* **Source data**
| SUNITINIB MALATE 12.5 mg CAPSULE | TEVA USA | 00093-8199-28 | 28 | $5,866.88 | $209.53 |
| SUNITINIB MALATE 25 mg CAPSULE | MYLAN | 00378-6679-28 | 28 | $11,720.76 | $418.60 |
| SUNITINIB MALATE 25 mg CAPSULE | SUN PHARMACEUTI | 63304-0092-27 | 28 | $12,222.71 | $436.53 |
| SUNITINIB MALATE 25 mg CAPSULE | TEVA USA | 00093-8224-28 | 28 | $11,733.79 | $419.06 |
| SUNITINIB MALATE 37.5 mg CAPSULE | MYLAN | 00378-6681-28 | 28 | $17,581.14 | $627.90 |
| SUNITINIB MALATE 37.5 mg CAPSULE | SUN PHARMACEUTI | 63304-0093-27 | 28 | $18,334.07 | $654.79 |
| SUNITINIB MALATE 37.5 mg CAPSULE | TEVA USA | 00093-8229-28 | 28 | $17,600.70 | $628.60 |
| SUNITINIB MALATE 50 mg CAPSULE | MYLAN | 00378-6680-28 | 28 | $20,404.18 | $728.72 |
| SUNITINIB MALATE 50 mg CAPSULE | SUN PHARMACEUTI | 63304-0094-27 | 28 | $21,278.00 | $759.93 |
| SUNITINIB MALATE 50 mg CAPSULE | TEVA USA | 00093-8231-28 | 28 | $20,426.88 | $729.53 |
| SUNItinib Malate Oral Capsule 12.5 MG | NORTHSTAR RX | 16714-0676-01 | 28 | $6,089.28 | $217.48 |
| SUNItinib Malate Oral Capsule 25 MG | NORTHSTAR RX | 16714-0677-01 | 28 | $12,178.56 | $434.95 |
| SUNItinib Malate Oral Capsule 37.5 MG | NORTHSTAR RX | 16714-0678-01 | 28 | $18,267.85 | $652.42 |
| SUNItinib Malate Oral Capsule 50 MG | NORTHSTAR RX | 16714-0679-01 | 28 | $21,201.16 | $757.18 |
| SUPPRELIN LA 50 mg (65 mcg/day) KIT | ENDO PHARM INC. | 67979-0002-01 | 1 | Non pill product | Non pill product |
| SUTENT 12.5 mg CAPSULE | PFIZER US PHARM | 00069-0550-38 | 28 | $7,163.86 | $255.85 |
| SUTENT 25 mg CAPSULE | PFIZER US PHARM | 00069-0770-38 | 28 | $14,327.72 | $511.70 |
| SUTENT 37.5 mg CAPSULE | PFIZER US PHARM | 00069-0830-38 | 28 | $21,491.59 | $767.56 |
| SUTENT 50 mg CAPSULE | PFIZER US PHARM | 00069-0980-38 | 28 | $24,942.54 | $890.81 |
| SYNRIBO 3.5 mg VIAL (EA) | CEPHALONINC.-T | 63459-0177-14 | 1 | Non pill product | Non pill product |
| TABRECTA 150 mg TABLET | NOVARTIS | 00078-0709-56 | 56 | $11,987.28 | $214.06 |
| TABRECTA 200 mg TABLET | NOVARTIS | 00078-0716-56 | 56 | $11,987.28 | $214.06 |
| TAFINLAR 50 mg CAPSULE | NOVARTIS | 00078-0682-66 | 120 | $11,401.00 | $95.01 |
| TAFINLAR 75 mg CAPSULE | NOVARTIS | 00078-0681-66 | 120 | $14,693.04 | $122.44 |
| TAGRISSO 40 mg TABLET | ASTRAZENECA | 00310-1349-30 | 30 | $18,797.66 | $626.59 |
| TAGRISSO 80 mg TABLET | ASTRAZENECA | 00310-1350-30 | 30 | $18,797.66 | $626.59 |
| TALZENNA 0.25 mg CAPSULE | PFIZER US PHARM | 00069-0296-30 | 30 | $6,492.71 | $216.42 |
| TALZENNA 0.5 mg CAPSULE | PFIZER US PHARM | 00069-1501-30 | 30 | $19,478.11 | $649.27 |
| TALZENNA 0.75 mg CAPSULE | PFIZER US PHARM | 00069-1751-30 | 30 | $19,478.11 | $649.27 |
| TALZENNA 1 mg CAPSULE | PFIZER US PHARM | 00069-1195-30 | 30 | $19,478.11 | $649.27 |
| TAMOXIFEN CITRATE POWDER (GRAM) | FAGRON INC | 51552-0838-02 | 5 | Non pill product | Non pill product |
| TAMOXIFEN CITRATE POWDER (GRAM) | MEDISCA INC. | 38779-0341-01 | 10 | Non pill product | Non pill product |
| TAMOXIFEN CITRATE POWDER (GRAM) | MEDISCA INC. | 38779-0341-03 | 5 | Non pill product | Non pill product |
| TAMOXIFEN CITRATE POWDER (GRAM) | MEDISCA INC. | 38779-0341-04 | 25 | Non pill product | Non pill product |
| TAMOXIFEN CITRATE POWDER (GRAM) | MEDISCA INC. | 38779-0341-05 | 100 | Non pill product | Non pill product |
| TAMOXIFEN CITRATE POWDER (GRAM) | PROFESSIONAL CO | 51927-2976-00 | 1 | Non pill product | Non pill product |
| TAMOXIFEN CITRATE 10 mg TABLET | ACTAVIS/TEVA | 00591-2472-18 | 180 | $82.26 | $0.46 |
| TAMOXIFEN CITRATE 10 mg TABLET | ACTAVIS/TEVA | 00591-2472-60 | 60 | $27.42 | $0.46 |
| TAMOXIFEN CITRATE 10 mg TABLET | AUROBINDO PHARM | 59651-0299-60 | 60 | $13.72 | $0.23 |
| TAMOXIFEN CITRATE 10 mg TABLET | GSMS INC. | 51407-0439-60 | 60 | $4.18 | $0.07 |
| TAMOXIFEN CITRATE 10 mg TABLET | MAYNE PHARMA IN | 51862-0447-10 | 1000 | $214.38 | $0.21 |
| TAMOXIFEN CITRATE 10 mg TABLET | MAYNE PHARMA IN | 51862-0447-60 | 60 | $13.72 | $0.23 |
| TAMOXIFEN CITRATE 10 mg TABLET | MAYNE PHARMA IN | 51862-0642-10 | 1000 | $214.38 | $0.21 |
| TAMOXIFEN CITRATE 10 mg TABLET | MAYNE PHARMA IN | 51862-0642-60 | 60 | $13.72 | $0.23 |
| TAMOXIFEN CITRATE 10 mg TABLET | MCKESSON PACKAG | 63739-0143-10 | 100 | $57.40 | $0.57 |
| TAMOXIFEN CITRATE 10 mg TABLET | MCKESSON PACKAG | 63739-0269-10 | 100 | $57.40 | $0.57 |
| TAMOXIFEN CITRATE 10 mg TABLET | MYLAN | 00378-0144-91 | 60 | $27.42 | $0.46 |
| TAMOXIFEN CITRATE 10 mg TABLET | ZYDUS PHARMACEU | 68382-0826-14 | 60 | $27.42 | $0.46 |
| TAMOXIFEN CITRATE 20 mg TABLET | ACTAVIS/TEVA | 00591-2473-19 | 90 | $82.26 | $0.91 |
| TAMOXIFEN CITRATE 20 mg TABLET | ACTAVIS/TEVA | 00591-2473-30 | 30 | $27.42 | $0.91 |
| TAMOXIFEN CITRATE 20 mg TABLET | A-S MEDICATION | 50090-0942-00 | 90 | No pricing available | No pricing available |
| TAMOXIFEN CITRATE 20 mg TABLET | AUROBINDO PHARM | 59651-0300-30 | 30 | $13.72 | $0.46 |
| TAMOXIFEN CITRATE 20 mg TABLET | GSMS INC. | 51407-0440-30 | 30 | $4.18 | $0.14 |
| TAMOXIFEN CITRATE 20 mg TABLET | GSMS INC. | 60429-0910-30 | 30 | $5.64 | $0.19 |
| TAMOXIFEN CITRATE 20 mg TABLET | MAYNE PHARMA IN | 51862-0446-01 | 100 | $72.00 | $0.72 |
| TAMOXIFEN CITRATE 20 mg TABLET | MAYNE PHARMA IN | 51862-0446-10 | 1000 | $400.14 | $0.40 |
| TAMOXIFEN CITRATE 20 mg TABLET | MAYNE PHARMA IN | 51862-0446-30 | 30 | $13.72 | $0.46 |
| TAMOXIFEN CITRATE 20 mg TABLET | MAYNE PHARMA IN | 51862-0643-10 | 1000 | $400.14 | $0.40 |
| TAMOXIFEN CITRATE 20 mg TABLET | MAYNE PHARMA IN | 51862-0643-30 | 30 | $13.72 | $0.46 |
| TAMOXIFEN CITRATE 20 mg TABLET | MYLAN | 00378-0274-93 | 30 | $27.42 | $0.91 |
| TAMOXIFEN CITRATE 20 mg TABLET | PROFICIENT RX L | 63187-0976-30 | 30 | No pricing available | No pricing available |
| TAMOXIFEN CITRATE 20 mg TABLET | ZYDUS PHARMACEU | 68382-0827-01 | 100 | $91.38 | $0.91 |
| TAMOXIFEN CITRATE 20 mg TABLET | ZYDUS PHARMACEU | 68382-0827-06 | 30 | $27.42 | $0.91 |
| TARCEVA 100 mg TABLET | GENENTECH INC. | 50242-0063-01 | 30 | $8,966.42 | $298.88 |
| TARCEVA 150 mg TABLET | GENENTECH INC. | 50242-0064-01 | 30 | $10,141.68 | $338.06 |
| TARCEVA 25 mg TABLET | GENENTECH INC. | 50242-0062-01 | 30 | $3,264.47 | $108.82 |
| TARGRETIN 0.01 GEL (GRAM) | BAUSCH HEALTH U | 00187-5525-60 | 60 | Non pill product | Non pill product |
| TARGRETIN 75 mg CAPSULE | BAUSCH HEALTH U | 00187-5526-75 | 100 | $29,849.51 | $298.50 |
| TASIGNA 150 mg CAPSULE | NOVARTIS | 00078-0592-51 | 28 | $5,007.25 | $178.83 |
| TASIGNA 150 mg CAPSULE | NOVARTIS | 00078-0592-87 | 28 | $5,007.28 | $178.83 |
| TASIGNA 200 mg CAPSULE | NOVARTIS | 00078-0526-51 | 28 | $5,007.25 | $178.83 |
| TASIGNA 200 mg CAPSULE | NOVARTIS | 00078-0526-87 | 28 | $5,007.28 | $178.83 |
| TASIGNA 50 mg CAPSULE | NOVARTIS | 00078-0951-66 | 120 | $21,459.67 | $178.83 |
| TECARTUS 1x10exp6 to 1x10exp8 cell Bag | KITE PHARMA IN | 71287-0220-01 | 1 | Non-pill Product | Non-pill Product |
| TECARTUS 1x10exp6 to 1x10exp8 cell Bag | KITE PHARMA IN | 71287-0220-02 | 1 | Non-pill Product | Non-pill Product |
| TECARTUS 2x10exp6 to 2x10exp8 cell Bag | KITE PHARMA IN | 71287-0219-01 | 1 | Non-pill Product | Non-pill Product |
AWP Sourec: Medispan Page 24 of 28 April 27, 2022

* **The problem**
Check every line of the entries above, and copy those that carry the string "pricing".

* **Task response**
| TAMOXIFEN CITRATE 20 mg TABLET | A-S MEDICATION | 50090-0942-00 | 90 | No pricing available | No pricing available |
| TAMOXIFEN CITRATE 20 mg TABLET | PROFICIENT RX L | 63187-0976-30 | 30 | No pricing available | No pricing available |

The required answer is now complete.